Healthy adults (n 30) participated in a placebo-controlled, randomised, double-blinded, cross-over study consisting of two 28 d treatments (ß2-1 fructan or maltodextrin; 3×5 g/d) separated by a 14-d washout. Subjects provided 1 d faecal collections at days 0 and 28 of each treatment. The ability of faecal bacteria to metabolise ß2-1 fructan was common; eighty-seven species (thirty genera, and four phyla) were isolated using anaerobic medium containing ß2-1 fructan as the sole carbohydrate source. ß2-1 fructan altered the faecal community as determined through analysis of terminal restriction fragment length polymorphisms and 16S rRNA genes. Supplementation with ß2-1 fructan reduced faecal community richness, and two patterns of community change were observed. In most subjects, ß2-1 fructan reduced the content of phylotypes aligning within the Bacteroides, whereas increasing those aligning within bifidobacteria, Faecalibacterium and the family Lachnospiraceae. In the remaining subjects, supplementation increased the abundance of Bacteroidetes and to a lesser extent bifidobacteria, accompanied by decreases within the Faecalibacterium and family Lachnospiraceae. ß2-1 Fructan had no impact on the metagenome or glycoside hydrolase profiles in faeces from four subjects. Few relationships were found between the faecal bacterial community and various host parameters; Bacteroidetes content correlated with faecal propionate, subjects whose faecal community contained higher Bacteroidetes produced more caproic acid independent of treatment, and subjects having lower faecal Bacteroidetes exhibited increased concentrations of serum lipopolysaccharide and lipopolysaccharide binding protein independent of treatment. We found no evidence to support a defined health benefit for the use of ß2-1 fructans in healthy subjects.

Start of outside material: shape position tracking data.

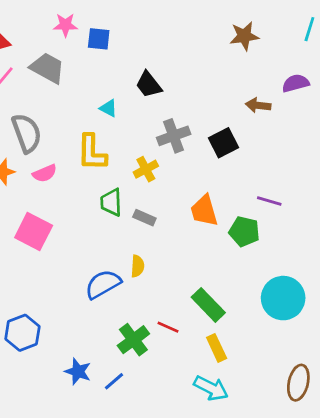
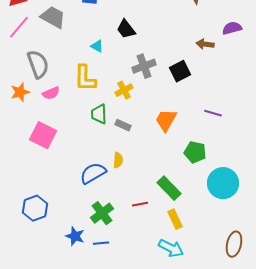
orange trapezoid: (204, 211) -> (166, 120), turned 45
green pentagon: (244, 232) -> (195, 152), moved
red line: (168, 327) -> (140, 204), turned -35
green cross: (133, 340) -> (102, 213), moved
blue line: (114, 381) -> (101, 243), turned 35

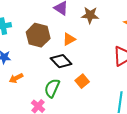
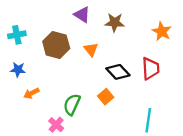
orange triangle: (69, 39) -> (91, 49), turned -40
black diamond: (61, 61) -> (118, 72), moved

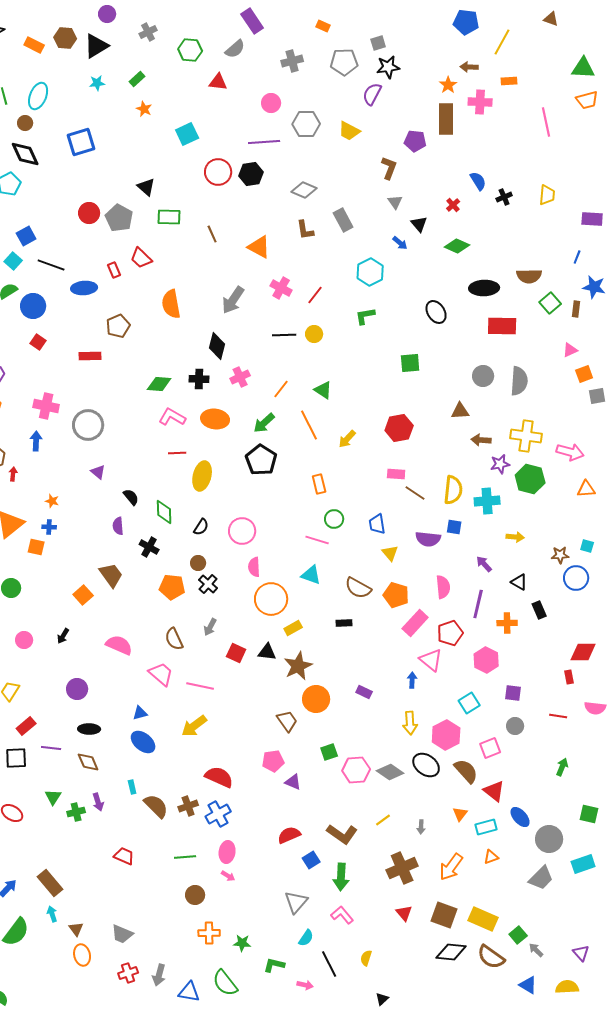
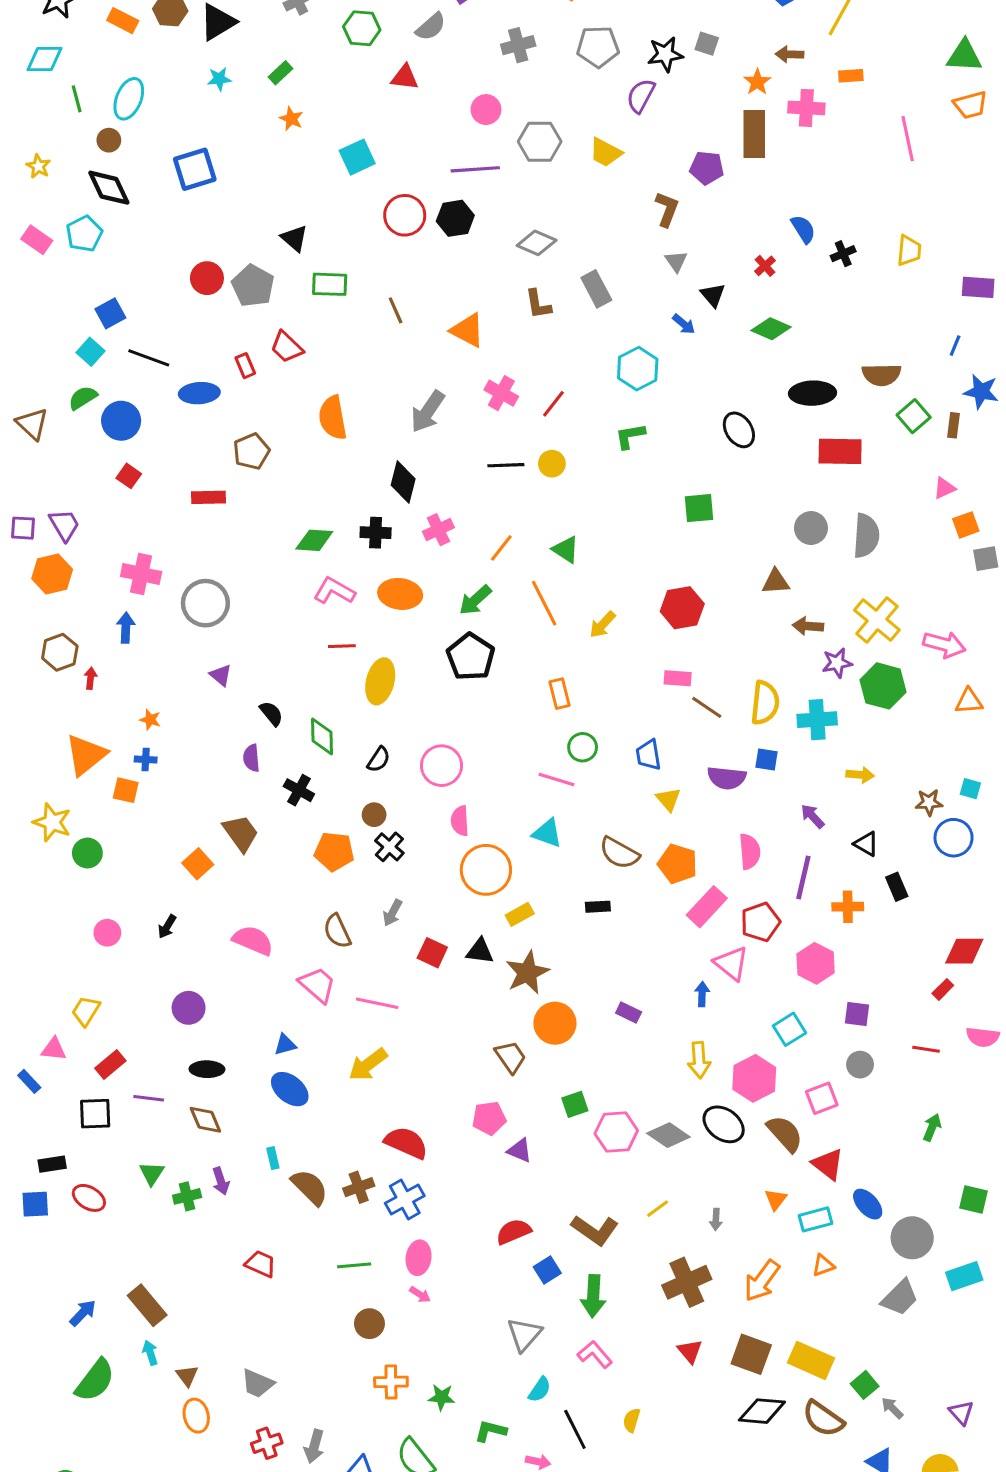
gray square: (378, 43) -> (707, 44), moved, turned 35
yellow cross: (526, 436) -> (877, 620), turned 32
red rectangle: (569, 677) -> (943, 989), turned 56

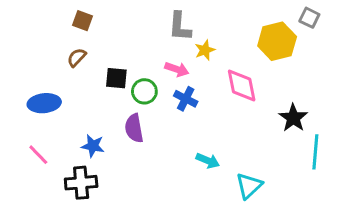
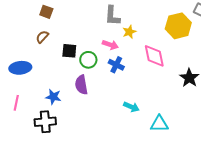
pink line: (38, 155) -> (16, 103), turned 56
cyan triangle: (249, 186) -> (159, 124), turned 42

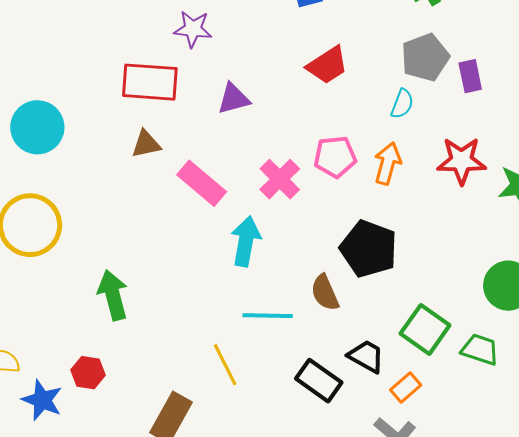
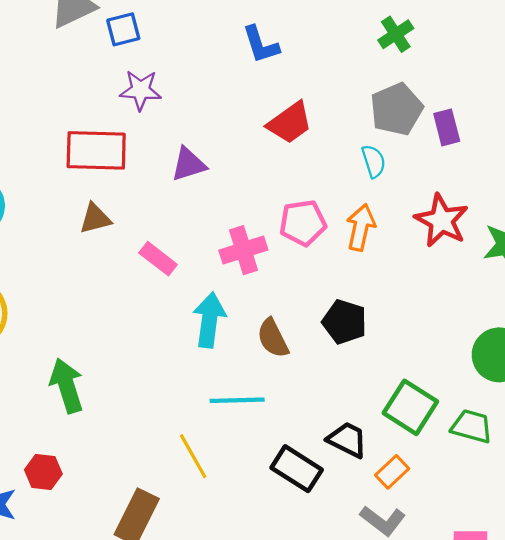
cyan semicircle: (402, 104) -> (374, 161), turned -36
red star: (461, 161) -> (442, 221), turned 30
pink cross: (280, 179) -> (243, 250), turned 30
pink rectangle: (202, 183) -> (158, 259), size x0.7
black pentagon: (369, 249) -> (345, 322), size x0.7
brown semicircle: (325, 293) -> (273, 338), moved

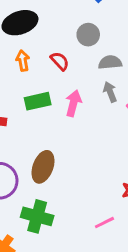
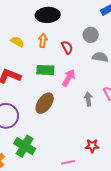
gray arrow: (110, 92) -> (88, 99), moved
brown ellipse: (43, 167) -> (45, 103), moved

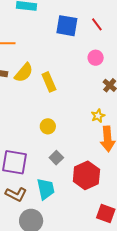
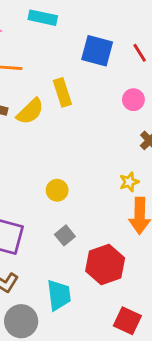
yellow rectangle: (49, 82) -> (62, 92), moved
cyan trapezoid: (46, 189) -> (59, 295), moved

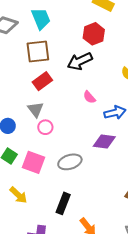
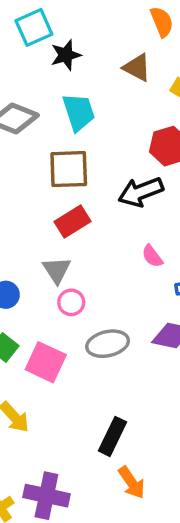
gray ellipse: (70, 162) -> (108, 344), moved
black rectangle: (63, 203) -> (112, 436), moved

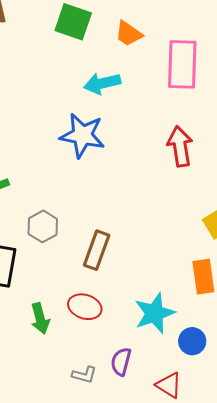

ß2-1 Fructan supplementation alters host immune responses in a manner consistent with increased exposure to microbial components: results from a double-blinded, randomised, cross-over study in healthy adults.

ß2-1 Fructans are purported to improve health by stimulating growth of colonic bifidobacteria, increasing host resistance to pathogens and stimulating the immune system. However, in healthy adults, the benefits of supplementation remain undefined. Adults (thirteen men, seventeen women) participated in a double-blinded, placebo-controlled, randomised, cross-over study consisting of two 28-d treatments separated by a 14-d washout period. Subjects' regular diets were supplemented with ß2-1 fructan or placebo (maltodextrin) at 3×5 g/d. Fasting blood and 1-d faecal collections were obtained at the beginning and at the end of each phase. Blood was analysed for clinical, biochemical and immunological variables. Determinations of well-being and general health, gastrointestinal (GI) symptoms, regularity, faecal SCFA content, residual faecal ß2-1 fructans and faecal bifidobacteria content were undertaken. ß2-1 Fructan supplementation had no effect on blood lipid or cholesterol concentrations or on circulating lymphocyte and macrophage numbers, but significantly increased serum lipopolysaccharide, faecal SCFA, faecal bifidobacteria and indigestion. With respect to immune function, ß2-1 fructan supplementation increased serum IL-4, circulating percentages of CD282+/TLR2+ myeloid dendritic cells and ex vivo responsiveness to a toll-like receptor 2 agonist. ß2-1 Fructans also decreased serum IL-10, but did not affect C-reactive protein or serum/faecal Ig concentrations. No differences in host well-being were associated with either treatment, although the self-reported incidence of GI symptoms and headaches increased during the ß2-1 fructan phase. Although ß2-1 fructan supplementation increased faecal bifidobacteria, this change was not directly related to any of the determined host parameters.